**Required work**
Keep to one stretch of the data below, the lines from the one with "Gameplay with a controller (arcade" up to and including the one with "Gameplay with a controller (PlayStation", and return that stretch exactly.

**Data listing**
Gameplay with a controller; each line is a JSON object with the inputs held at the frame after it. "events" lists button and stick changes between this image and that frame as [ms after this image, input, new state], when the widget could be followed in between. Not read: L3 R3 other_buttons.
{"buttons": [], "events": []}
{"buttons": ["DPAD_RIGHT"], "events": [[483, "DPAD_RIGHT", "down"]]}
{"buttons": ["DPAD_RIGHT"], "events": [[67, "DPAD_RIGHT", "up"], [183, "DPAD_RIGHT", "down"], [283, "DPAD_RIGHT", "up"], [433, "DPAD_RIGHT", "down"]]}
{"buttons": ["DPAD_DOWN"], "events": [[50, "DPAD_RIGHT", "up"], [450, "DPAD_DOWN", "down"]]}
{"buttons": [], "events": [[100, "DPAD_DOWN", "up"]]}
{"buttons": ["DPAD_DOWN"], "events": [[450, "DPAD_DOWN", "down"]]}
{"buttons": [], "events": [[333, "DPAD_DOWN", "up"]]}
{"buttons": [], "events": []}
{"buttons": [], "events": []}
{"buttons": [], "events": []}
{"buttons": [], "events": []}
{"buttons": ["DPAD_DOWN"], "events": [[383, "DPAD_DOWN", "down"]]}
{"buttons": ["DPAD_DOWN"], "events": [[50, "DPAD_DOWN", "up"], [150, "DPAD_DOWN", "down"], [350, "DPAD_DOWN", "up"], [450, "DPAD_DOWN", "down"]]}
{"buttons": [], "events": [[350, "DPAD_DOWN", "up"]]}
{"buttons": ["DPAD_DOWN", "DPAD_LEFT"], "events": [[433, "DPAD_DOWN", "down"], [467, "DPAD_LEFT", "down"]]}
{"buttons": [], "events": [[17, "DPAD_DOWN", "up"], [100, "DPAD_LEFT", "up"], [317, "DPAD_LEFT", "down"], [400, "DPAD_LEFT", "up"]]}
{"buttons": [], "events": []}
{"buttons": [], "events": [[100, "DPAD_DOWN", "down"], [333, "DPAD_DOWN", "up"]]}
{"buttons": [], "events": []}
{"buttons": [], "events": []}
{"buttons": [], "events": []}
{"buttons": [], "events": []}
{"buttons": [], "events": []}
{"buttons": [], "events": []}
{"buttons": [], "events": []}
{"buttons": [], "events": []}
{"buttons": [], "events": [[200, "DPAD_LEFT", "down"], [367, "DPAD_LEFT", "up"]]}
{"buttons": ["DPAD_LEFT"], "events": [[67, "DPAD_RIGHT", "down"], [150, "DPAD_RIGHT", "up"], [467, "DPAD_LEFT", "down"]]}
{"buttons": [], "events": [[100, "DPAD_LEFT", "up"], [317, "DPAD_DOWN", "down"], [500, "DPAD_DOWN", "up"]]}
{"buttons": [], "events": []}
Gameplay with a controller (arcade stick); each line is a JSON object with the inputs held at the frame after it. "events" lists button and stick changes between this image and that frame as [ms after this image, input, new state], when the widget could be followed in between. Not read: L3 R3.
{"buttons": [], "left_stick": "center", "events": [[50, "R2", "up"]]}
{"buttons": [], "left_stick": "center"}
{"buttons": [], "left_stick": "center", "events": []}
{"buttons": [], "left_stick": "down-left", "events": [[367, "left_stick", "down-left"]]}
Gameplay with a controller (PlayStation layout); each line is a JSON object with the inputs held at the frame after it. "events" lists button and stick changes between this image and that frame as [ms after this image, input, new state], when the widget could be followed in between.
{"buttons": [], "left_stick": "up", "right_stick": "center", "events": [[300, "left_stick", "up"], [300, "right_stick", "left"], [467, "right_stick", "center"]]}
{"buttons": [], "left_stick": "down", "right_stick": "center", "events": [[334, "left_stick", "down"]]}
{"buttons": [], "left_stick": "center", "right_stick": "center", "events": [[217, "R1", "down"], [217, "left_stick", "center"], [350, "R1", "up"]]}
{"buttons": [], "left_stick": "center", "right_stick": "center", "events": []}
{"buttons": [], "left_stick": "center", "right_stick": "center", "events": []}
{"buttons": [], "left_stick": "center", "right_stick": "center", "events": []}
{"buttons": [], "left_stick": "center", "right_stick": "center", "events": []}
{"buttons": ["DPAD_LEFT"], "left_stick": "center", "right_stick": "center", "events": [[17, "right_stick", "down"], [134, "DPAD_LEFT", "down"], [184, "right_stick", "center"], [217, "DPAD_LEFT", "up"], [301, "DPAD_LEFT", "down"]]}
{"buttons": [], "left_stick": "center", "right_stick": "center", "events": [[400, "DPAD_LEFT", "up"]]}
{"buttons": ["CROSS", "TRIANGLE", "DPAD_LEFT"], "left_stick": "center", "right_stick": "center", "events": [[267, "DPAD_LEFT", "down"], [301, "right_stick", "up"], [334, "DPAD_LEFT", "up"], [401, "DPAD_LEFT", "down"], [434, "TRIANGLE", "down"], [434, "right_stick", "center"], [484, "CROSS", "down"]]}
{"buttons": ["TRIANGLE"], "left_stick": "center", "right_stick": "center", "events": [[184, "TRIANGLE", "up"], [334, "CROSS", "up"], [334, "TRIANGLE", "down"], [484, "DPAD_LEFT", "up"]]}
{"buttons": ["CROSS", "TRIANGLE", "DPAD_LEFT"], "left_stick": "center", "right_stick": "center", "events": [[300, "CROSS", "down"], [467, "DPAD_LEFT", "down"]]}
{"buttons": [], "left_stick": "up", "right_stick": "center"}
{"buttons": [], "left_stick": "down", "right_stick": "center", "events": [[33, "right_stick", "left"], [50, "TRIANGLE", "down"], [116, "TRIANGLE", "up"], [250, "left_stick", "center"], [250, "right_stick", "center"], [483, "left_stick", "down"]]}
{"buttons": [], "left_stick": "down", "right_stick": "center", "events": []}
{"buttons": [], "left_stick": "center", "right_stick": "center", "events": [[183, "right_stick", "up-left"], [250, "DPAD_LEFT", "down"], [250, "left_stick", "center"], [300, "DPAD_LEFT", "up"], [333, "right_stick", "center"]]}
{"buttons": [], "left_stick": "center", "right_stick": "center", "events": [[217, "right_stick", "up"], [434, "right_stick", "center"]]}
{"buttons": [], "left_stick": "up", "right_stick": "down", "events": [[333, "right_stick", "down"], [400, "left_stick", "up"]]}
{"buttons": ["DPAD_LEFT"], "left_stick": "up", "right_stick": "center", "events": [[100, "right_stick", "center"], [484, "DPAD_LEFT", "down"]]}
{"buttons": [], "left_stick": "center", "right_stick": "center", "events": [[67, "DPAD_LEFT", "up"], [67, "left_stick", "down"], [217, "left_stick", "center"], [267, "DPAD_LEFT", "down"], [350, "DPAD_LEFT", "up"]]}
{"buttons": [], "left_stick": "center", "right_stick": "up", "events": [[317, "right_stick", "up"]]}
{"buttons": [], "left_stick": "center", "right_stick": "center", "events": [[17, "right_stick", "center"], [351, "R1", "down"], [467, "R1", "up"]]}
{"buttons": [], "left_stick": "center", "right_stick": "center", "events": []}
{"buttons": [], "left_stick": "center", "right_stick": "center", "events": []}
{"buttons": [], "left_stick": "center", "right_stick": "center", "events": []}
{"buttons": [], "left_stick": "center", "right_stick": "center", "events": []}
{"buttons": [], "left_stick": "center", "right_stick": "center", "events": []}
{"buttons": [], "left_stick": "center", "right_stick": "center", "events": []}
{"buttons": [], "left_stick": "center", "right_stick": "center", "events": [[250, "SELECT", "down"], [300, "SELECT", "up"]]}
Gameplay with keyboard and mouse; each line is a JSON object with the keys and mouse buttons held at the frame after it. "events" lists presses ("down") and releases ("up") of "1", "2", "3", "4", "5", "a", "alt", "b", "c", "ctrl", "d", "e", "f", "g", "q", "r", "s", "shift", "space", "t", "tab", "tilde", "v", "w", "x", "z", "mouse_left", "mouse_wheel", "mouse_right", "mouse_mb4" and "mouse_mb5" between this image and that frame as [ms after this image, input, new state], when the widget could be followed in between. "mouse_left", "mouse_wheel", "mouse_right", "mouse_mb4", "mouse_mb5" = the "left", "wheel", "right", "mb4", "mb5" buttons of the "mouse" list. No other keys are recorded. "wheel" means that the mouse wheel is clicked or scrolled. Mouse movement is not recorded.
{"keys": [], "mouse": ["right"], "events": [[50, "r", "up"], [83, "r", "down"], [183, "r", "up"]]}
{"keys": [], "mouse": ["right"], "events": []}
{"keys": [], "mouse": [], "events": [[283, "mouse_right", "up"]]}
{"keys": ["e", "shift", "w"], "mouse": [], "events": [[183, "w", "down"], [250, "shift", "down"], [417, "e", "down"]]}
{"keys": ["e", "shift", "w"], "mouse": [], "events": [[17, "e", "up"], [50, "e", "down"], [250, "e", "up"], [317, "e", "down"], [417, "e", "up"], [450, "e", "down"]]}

**Response to the task**
Gameplay with a controller (arcade stick); each line is a JSON object with the inputs held at the frame after it. "events" lists button and stick changes between this image and that frame as [ms after this image, input, new state], when the widget could be followed in between. Not read: L3 R3.
{"buttons": [], "left_stick": "center", "events": [[50, "R2", "up"]]}
{"buttons": [], "left_stick": "center"}
{"buttons": [], "left_stick": "center", "events": []}
{"buttons": [], "left_stick": "down-left", "events": [[367, "left_stick", "down-left"]]}
Gameplay with a controller (PlayStation layout); each line is a JSON object with the inputs held at the frame after it. "events" lists button and stick changes between this image and that frame as [ms after this image, input, new state], when the widget could be followed in between.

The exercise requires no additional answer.